We managed to develop five films yesterday. Well, we (LoLo and I) did two so she could see how it was done, then develop her own one herself, after which she decided it was time for a break and I did the other three. So today, something of Berlin and surroundings (aka Potsdam) as I saw it for a couple of weeks. All black and white of course, part of this year’s photography experiment. There’s another film to come (still in the camera) with some shots I’m already rather excited to see.
Wherever you go in Berlin, history is not far away. The Reichstag, for example, was once burned down by Hitler’s henchmen and has now been redesigned by Norman Foster, with an amazing structure inside the dome covering much of the roof:
And then there’s the Berlin cathedral, with its magnificent organ:
But enough of the tourist traps.
I like shapes and the way they can frame a picture:
There’s a bike theme developing here:
That last one I just found amusing really.
I found that I was seeing shapes and patterns everywhere:
Some of which were entirely more sombre. These are the train tracks where Jews were deported from Berlin in the 1940s:
Potsdam is famous for its palace, modelled on Versailles, but my favourite building is hidden, a few minutes’ walk from the palace and most of the people. I love its geometry and the light and shadows within the same space. At the end of the day, photography is all about light.

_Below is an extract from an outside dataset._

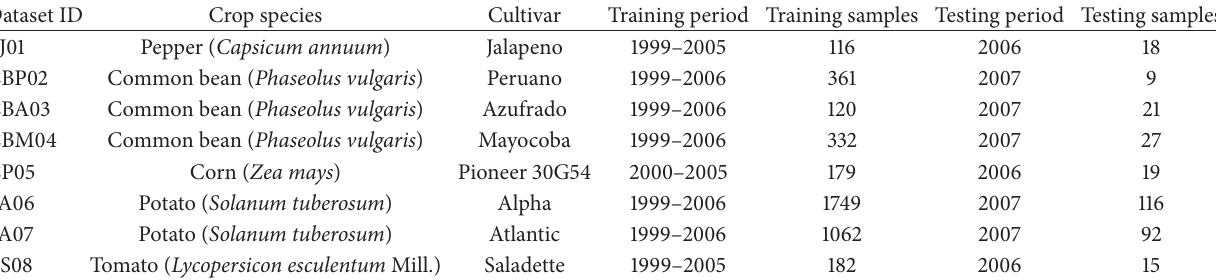
Table 2: Testing and training samples distribution per crop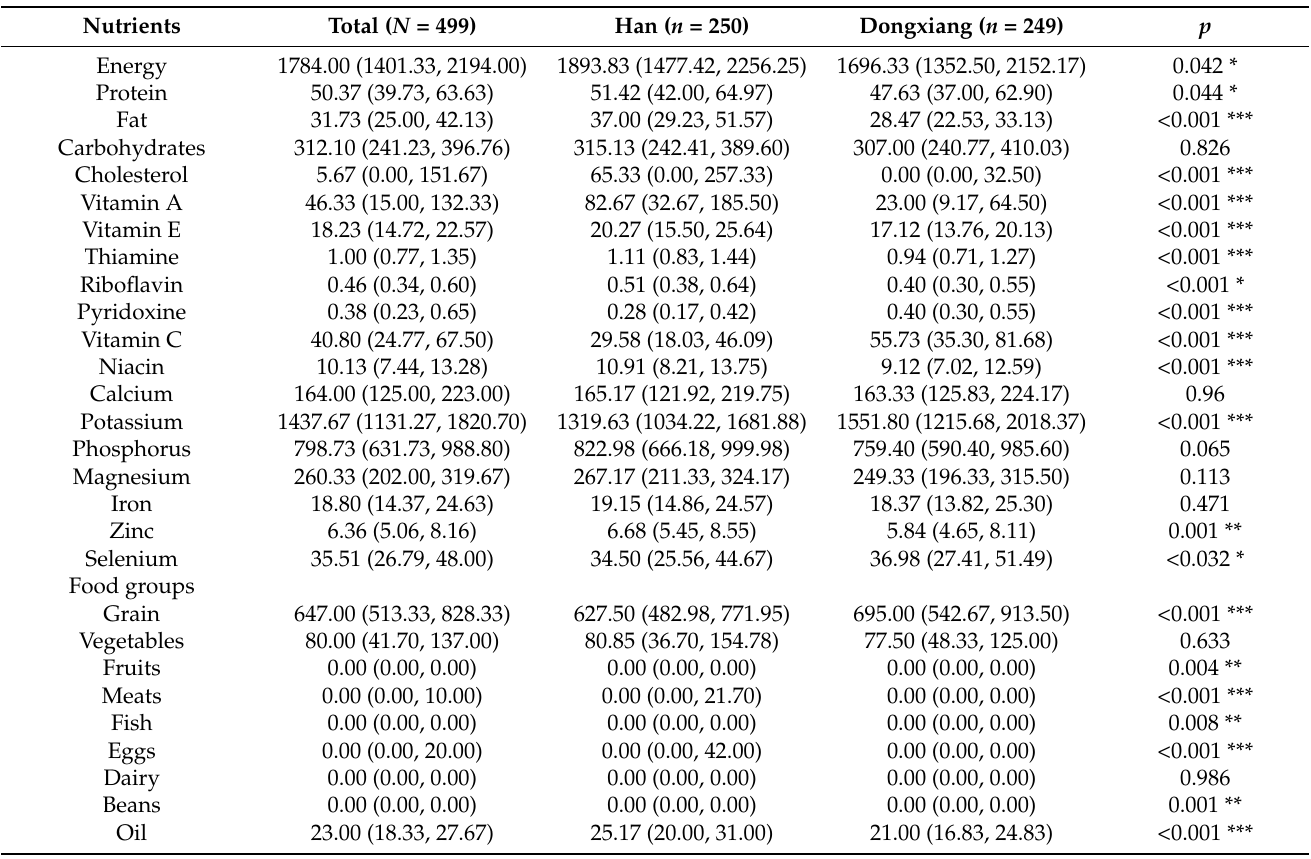
Table 2. The daily consumption of energy, nutrients, and food groups among participants by ethnicity groups ( N =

And a few from just walking around:
And finally, some of the people, who really do come from all over the world. In some parts of the city, all the signs outside the shops are in English only because of the diversity of the population living there. It’s not unheard of to encounter a native German having to order something in English because the person in a shop speaks no German.
Alexanderplatz is at the heart of the city – we were watching an impromptu show of some description and I turned around and saw this person having a sleep in the middle of the day.
These three were playing some very unusual music which seemed to be trying to blend jazz and hip-hop:
And then one of them came across the road to where were standing waiting to order our burgers (they are very good burgers, even if they are made in what used to be a public toilet, right under a railway track):
It turned out that he was from New York and we got chatting – he was encouraging everyone to get involved with a cause which had something to do with the further evolution of mankind and how mushrooms are the answer. We should, he said, be more like the trees which evolved from mushrooms. I tried to establish what that meant in practice, but then we got onto mushrooms and Chernobyl – “Google it,” he said.
And this musician was playing “The Sound of Silence” when we came by. I suspect he has an interesting life story. And I am always grateful when people are happy for me to take their picture.
And that’s some of what I see when I’m in Berlin.